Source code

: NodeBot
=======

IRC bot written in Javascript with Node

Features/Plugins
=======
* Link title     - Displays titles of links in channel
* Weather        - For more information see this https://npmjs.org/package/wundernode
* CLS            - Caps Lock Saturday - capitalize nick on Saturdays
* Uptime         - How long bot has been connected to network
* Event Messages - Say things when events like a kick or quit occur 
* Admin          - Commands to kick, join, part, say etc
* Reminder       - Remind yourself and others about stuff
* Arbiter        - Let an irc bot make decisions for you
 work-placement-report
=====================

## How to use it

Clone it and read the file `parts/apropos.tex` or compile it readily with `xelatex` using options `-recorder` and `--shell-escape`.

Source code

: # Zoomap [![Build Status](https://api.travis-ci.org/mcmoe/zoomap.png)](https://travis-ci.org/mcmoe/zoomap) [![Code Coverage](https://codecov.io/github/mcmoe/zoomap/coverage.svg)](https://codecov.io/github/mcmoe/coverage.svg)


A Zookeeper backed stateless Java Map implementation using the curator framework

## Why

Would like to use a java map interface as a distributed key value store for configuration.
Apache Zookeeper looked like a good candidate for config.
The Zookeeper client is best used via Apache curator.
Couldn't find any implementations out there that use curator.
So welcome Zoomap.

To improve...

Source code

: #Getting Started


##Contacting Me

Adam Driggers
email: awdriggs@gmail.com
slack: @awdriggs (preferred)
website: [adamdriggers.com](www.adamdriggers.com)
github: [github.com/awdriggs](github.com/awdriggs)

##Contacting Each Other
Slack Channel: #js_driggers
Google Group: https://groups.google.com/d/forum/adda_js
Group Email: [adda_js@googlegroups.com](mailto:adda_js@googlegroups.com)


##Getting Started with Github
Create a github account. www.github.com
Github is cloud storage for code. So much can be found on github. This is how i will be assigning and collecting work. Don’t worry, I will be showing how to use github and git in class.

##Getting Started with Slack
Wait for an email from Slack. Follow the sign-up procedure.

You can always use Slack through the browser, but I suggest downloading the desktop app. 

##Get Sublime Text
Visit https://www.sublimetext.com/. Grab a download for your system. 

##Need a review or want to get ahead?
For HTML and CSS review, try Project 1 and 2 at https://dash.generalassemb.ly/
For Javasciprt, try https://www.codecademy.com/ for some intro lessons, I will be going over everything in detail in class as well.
* * *
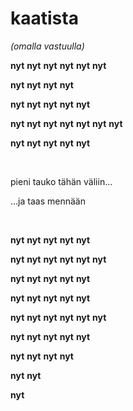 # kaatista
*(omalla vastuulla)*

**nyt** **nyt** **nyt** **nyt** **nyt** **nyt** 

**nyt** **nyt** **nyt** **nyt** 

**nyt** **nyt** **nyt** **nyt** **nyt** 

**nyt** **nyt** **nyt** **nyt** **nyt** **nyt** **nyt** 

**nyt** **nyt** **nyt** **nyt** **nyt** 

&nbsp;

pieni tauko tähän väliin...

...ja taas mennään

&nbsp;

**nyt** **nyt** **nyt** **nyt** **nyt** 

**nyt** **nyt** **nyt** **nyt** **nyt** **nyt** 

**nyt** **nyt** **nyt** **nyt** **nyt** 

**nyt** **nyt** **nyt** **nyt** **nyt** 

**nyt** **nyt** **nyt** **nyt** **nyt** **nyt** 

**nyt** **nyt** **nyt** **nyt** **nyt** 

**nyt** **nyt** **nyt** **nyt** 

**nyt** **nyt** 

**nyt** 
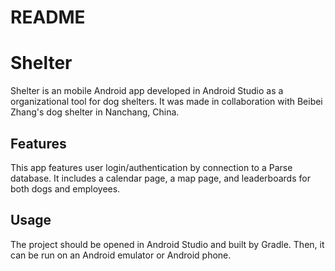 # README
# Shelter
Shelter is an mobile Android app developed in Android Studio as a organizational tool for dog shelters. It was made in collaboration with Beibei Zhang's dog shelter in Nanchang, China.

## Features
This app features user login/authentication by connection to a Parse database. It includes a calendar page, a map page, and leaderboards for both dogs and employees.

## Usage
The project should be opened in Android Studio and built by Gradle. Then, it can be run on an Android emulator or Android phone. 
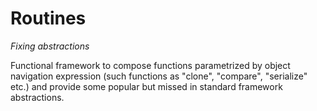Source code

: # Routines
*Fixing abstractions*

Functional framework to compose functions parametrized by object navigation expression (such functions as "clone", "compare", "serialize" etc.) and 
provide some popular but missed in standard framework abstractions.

▸ **Instruction**: Go to the line in the material above that contains "Github is cloud" and copy exactly from there through the line that contains "For Javasciprt, try", stopping after it.

▸ **Problem solution**:
Github is cloud storage for code. So much can be found on github. This is how i will be assigning and collecting work. Don’t worry, I will be showing how to use github and git in class.

##Getting Started with Slack
Wait for an email from Slack. Follow the sign-up procedure.

You can always use Slack through the browser, but I suggest downloading the desktop app. 

##Get Sublime Text
Visit https://www.sublimetext.com/. Grab a download for your system. 

##Need a review or want to get ahead?
For HTML and CSS review, try Project 1 and 2 at https://dash.generalassemb.ly/
For Javasciprt, try https://www.codecademy.com/ for some intro lessons, I will be going over everything in detail in class as well.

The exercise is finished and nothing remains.